Action item
Keep only the lines of the listing that include the word "then", and copy them.

====

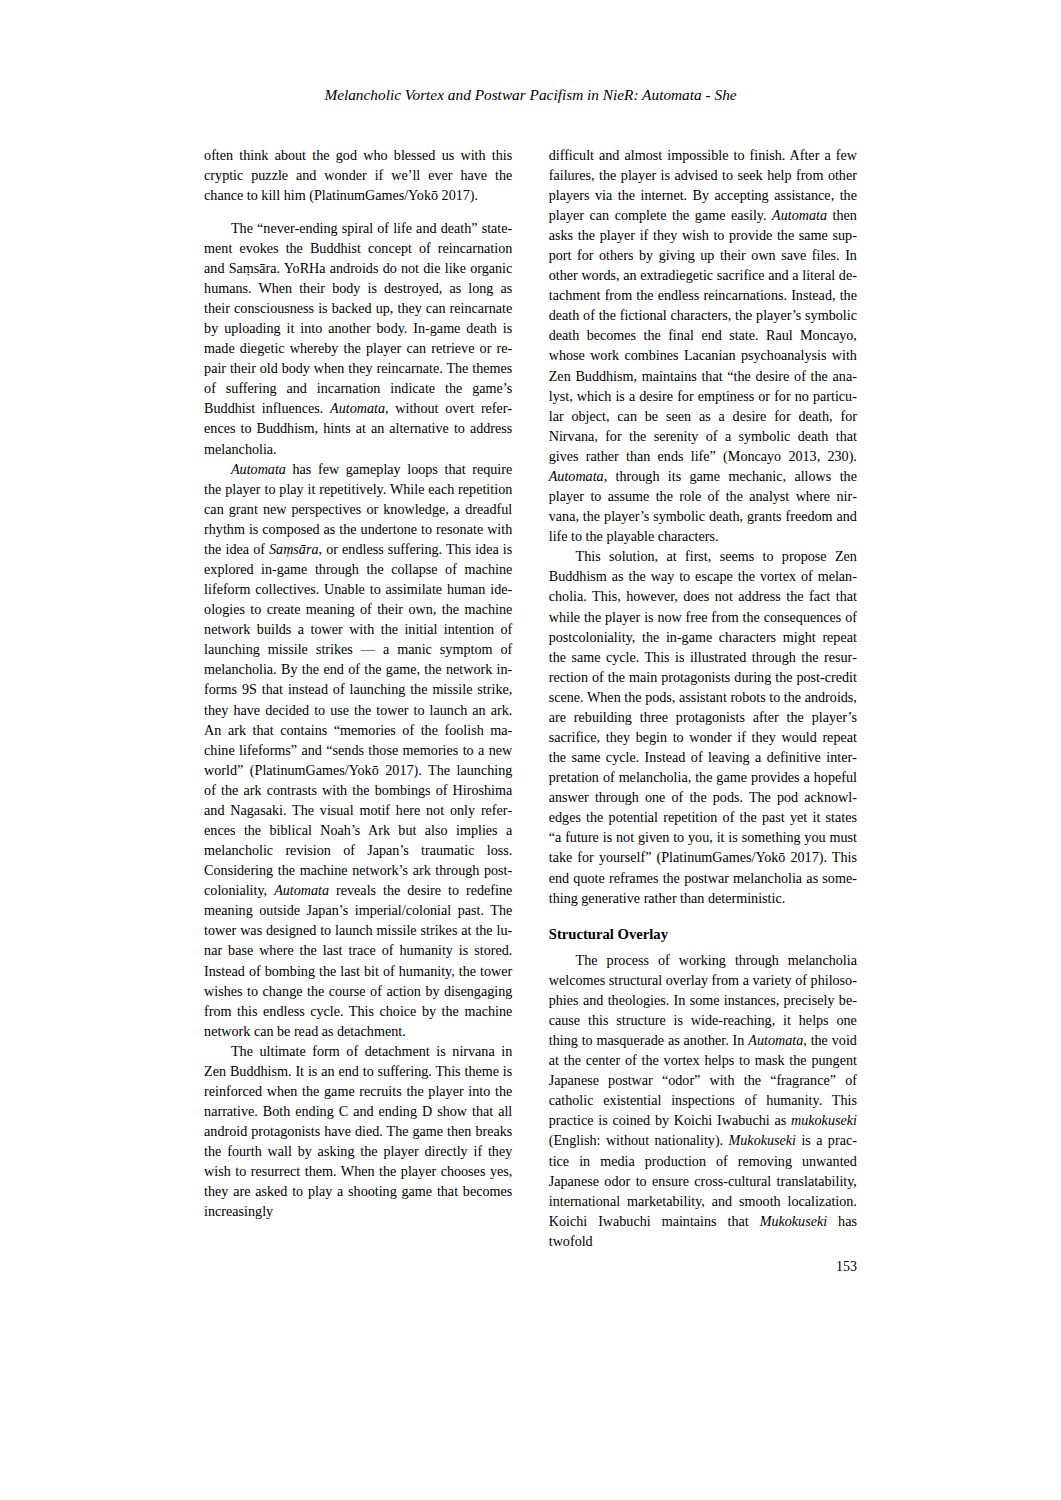Melancholic Vortex and Postwar Pacifism in NieR: Automata - She
often think about the god who blessed us with this cryptic puzzle and wonder if we’ll ever have the chance to kill him (PlatinumGames/Yokō 2017).
The “never-ending spiral of life and death” statement evokes the Buddhist concept of reincarnation and Saṃsāra. YoRHa androids do not die like organic humans. When their body is destroyed, as long as their consciousness is backed up, they can reincarnate by uploading it into another body. In-game death is made diegetic whereby the player can retrieve or repair their old body when they reincarnate. The themes of suffering and incarnation indicate the game’s Buddhist influences. Automata, without overt references to Buddhism, hints at an alternative to address melancholia.
Automata has few gameplay loops that require the player to play it repetitively. While each repetition can grant new perspectives or knowledge, a dreadful rhythm is composed as the undertone to resonate with the idea of Saṃsāra, or endless suffering. This idea is explored in-game through the collapse of machine lifeform collectives. Unable to assimilate human ideologies to create meaning of their own, the machine network builds a tower with the initial intention of launching missile strikes — a manic symptom of melancholia. By the end of the game, the network informs 9S that instead of launching the missile strike, they have decided to use the tower to launch an ark. An ark that contains “memories of the foolish machine lifeforms” and “sends those memories to a new world” (PlatinumGames/Yokō 2017). The launching of the ark contrasts with the bombings of Hiroshima and Nagasaki. The visual motif here not only references the biblical Noah’s Ark but also implies a melancholic revision of Japan’s traumatic loss. Considering the machine network’s ark through postcoloniality, Automata reveals the desire to redefine meaning outside Japan’s imperial/colonial past. The tower was designed to launch missile strikes at the lunar base where the last trace of humanity is stored. Instead of bombing the last bit of humanity, the tower wishes to change the course of action by disengaging from this endless cycle. This choice by the machine network can be read as detachment.
The ultimate form of detachment is nirvana in Zen Buddhism. It is an end to suffering. This theme is reinforced when the game recruits the player into the narrative. Both ending C and ending D show that all android protagonists have died. The game then breaks the fourth wall by asking the player directly if they wish to resurrect them. When the player chooses yes, they are asked to play a shooting game that becomes increasingly
difficult and almost impossible to finish. After a few failures, the player is advised to seek help from other players via the internet. By accepting assistance, the player can complete the game easily. Automata then asks the player if they wish to provide the same support for others by giving up their own save files. In other words, an extradiegetic sacrifice and a literal detachment from the endless reincarnations. Instead, the death of the fictional characters, the player’s symbolic death becomes the final end state. Raul Moncayo, whose work combines Lacanian psychoanalysis with Zen Buddhism, maintains that “the desire of the analyst, which is a desire for emptiness or for no particular object, can be seen as a desire for death, for Nirvana, for the serenity of a symbolic death that gives rather than ends life” (Moncayo 2013, 230). Automata, through its game mechanic, allows the player to assume the role of the analyst where nirvana, the player’s symbolic death, grants freedom and life to the playable characters.
This solution, at first, seems to propose Zen Buddhism as the way to escape the vortex of melancholia. This, however, does not address the fact that while the player is now free from the consequences of postcoloniality, the in-game characters might repeat the same cycle. This is illustrated through the resurrection of the main protagonists during the post-credit scene. When the pods, assistant robots to the androids, are rebuilding three protagonists after the player’s sacrifice, they begin to wonder if they would repeat the same cycle. Instead of leaving a definitive interpretation of melancholia, the game provides a hopeful answer through one of the pods. The pod acknowledges the potential repetition of the past yet it states “a future is not given to you, it is something you must take for yourself” (PlatinumGames/Yokō 2017). This end quote reframes the postwar melancholia as something generative rather than deterministic.
Structural Overlay
The process of working through melancholia welcomes structural overlay from a variety of philosophies and theologies. In some instances, precisely because this structure is wide-reaching, it helps one thing to masquerade as another. In Automata, the void at the center of the vortex helps to mask the pungent Japanese postwar “odor” with the “fragrance” of catholic existential inspections of humanity. This practice is coined by Koichi Iwabuchi as mukokuseki (English: without nationality). Mukokuseki is a practice in media production of removing unwanted Japanese odor to ensure cross-cultural translatability, international marketability, and smooth localization. Koichi Iwabuchi maintains that Mukokuseki has twofold
153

====

Task result
The ultimate form of detachment is nirvana in Zen Buddhism. It is an end to suffering. This theme is reinforced when the game recruits the player into the narrative. Both ending C and ending D show that all android protagonists have died. The game then breaks the fourth wall by asking the player directly if they wish to resurrect them. When the player chooses yes, they are asked to play a shooting game that becomes increasingly
difficult and almost impossible to finish. After a few failures, the player is advised to seek help from other players via the internet. By accepting assistance, the player can complete the game easily. Automata then asks the player if they wish to provide the same support for others by giving up their own save files. In other words, an extradiegetic sacrifice and a literal detachment from the endless reincarnations. Instead, the death of the fictional characters, the player’s symbolic death becomes the final end state. Raul Moncayo, whose work combines Lacanian psychoanalysis with Zen Buddhism, maintains that “the desire of the analyst, which is a desire for emptiness or for no particular object, can be seen as a desire for death, for Nirvana, for the serenity of a symbolic death that gives rather than ends life” (Moncayo 2013, 230). Automata, through its game mechanic, allows the player to assume the role of the analyst where nirvana, the player’s symbolic death, grants freedom and life to the playable characters.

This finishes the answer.